## Task goal
Write out, word for word, every line in the data below from the one containing "厳島神社祭礼堅田中組水上会講文書" to the one containing "افزایش مدت حرکت وضعی هر دو جسم شده‌است.", both of them included.

== Record excerpts ==

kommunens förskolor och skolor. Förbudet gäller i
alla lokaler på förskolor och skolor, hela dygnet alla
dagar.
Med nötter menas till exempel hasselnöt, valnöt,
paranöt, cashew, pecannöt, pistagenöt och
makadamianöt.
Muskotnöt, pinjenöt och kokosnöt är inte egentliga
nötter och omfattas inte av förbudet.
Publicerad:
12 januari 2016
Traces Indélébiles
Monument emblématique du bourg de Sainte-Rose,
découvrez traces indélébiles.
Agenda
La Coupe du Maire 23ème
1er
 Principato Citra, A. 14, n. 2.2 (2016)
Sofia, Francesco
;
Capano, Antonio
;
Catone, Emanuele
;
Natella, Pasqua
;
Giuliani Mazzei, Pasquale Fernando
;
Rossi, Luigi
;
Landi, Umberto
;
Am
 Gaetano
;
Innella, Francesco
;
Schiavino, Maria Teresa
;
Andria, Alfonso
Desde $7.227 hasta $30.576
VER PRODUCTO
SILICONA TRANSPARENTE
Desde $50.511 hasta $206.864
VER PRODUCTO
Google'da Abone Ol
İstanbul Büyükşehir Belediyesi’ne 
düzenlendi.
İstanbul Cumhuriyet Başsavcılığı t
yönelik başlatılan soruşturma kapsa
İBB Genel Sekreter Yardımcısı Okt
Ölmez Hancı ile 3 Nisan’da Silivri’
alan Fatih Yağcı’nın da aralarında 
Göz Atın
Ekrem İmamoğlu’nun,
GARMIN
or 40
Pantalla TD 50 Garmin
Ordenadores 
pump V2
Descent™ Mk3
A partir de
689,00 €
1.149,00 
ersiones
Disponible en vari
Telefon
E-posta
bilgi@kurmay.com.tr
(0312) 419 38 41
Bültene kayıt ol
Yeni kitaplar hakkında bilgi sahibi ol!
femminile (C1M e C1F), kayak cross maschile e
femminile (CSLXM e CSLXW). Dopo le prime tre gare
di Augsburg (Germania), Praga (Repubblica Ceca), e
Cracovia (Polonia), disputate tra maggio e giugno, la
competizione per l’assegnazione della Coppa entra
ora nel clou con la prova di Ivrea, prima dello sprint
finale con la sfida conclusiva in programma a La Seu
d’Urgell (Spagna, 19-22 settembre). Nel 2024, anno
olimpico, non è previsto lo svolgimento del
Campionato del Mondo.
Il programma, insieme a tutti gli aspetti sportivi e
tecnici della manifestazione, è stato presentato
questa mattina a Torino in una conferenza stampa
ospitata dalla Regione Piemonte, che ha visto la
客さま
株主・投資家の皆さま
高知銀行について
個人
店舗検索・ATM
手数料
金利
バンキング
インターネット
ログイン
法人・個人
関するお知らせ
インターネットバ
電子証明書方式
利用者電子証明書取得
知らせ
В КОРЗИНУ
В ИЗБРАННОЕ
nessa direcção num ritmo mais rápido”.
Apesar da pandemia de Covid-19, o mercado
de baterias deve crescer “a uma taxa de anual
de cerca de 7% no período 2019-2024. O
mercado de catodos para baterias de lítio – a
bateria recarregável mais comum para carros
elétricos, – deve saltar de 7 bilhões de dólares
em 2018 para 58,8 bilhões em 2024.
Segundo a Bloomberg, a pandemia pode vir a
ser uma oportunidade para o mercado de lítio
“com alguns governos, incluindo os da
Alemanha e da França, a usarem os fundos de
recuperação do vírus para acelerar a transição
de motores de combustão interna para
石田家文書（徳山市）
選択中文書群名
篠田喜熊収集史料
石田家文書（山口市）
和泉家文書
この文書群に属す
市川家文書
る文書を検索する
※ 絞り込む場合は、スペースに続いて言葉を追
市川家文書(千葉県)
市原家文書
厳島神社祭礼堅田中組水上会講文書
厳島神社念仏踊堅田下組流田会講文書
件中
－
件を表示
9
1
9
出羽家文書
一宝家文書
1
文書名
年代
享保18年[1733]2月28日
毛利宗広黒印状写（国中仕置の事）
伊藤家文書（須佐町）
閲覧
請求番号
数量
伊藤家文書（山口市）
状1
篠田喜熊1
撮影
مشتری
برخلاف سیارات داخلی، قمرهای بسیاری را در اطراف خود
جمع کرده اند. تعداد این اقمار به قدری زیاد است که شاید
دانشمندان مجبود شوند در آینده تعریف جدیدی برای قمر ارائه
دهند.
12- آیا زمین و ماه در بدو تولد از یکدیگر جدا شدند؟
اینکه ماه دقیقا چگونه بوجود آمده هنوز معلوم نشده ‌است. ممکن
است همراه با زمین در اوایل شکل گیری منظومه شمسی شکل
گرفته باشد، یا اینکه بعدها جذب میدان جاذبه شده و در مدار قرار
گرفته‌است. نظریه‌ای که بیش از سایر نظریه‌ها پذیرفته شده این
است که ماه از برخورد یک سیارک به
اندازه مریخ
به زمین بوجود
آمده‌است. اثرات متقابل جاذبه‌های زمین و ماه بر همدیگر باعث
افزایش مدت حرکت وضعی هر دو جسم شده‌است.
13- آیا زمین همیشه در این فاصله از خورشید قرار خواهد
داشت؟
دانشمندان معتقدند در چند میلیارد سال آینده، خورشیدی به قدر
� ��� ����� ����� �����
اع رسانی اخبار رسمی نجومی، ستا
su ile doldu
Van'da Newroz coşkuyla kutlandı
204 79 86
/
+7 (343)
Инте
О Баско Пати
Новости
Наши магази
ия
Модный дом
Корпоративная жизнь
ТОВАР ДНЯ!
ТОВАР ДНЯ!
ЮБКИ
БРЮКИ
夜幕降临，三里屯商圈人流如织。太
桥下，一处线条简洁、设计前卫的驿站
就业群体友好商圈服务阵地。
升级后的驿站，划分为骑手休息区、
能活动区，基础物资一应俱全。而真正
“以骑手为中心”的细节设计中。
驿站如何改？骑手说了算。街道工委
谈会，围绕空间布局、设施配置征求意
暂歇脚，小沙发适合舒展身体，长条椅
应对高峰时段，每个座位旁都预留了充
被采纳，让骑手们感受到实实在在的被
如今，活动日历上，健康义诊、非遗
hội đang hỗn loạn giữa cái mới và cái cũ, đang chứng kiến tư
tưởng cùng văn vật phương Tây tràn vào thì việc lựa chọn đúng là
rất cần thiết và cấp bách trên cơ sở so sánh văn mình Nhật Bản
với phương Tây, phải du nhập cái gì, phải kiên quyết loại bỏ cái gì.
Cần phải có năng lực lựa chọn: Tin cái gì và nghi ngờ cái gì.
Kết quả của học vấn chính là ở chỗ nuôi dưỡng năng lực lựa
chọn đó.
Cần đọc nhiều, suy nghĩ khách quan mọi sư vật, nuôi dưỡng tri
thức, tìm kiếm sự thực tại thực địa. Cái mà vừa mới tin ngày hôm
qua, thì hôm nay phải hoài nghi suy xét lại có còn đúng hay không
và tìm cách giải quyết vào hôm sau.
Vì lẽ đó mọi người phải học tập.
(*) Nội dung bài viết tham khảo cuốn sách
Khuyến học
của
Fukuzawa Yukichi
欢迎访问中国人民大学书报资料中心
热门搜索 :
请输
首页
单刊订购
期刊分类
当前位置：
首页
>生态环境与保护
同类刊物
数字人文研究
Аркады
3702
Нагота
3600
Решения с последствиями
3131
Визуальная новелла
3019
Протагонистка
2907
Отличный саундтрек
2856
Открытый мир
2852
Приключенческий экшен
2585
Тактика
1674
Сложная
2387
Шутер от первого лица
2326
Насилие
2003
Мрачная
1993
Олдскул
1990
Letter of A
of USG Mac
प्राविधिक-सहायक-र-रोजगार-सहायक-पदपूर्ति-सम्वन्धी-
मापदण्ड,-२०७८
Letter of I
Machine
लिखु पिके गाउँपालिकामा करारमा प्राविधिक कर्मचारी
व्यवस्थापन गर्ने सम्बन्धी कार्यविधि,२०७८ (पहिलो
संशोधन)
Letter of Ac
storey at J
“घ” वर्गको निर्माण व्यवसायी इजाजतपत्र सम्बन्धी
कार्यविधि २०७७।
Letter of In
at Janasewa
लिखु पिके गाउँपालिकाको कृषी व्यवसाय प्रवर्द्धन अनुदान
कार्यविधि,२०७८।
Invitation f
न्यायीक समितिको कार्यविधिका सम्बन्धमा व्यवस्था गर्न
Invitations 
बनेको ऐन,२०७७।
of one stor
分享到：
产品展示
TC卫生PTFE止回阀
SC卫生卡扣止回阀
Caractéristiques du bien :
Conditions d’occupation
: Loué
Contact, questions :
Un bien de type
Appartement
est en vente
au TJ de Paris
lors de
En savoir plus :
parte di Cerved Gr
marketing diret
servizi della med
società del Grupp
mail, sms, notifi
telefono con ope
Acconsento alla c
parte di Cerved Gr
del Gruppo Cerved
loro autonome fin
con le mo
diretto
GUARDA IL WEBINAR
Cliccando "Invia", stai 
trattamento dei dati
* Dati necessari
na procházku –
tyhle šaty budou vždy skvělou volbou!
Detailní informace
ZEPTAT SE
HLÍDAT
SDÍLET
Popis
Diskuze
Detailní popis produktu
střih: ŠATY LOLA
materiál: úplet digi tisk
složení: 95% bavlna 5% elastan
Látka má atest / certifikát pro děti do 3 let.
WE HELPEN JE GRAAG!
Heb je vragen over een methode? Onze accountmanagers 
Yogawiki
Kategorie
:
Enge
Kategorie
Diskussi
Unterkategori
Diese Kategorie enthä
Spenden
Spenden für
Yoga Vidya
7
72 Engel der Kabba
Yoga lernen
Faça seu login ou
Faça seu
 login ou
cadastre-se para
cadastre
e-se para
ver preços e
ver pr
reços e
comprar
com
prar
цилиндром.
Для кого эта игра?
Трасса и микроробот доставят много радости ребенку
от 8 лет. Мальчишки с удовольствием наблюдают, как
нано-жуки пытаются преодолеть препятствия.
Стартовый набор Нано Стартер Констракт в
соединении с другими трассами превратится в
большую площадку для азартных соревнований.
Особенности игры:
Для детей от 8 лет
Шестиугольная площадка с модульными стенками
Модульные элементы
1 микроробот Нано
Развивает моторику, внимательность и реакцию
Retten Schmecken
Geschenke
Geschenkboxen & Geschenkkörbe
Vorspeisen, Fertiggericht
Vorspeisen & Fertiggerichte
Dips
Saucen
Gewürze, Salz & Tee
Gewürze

===

## Exercise solution
厳島神社祭礼堅田中組水上会講文書
厳島神社念仏踊堅田下組流田会講文書
件中
－
件を表示
9
1
9
出羽家文書
一宝家文書
1
文書名
年代
享保18年[1733]2月28日
毛利宗広黒印状写（国中仕置の事）
伊藤家文書（須佐町）
閲覧
請求番号
数量
伊藤家文書（山口市）
状1
篠田喜熊1
撮影
مشتری
برخلاف سیارات داخلی، قمرهای بسیاری را در اطراف خود
جمع کرده اند. تعداد این اقمار به قدری زیاد است که شاید
دانشمندان مجبود شوند در آینده تعریف جدیدی برای قمر ارائه
دهند.
12- آیا زمین و ماه در بدو تولد از یکدیگر جدا شدند؟
اینکه ماه دقیقا چگونه بوجود آمده هنوز معلوم نشده ‌است. ممکن
است همراه با زمین در اوایل شکل گیری منظومه شمسی شکل
گرفته باشد، یا اینکه بعدها جذب میدان جاذبه شده و در مدار قرار
گرفته‌است. نظریه‌ای که بیش از سایر نظریه‌ها پذیرفته شده این
است که ماه از برخورد یک سیارک به
اندازه مریخ
به زمین بوجود
آمده‌است. اثرات متقابل جاذبه‌های زمین و ماه بر همدیگر باعث
افزایش مدت حرکت وضعی هر دو جسم شده‌است.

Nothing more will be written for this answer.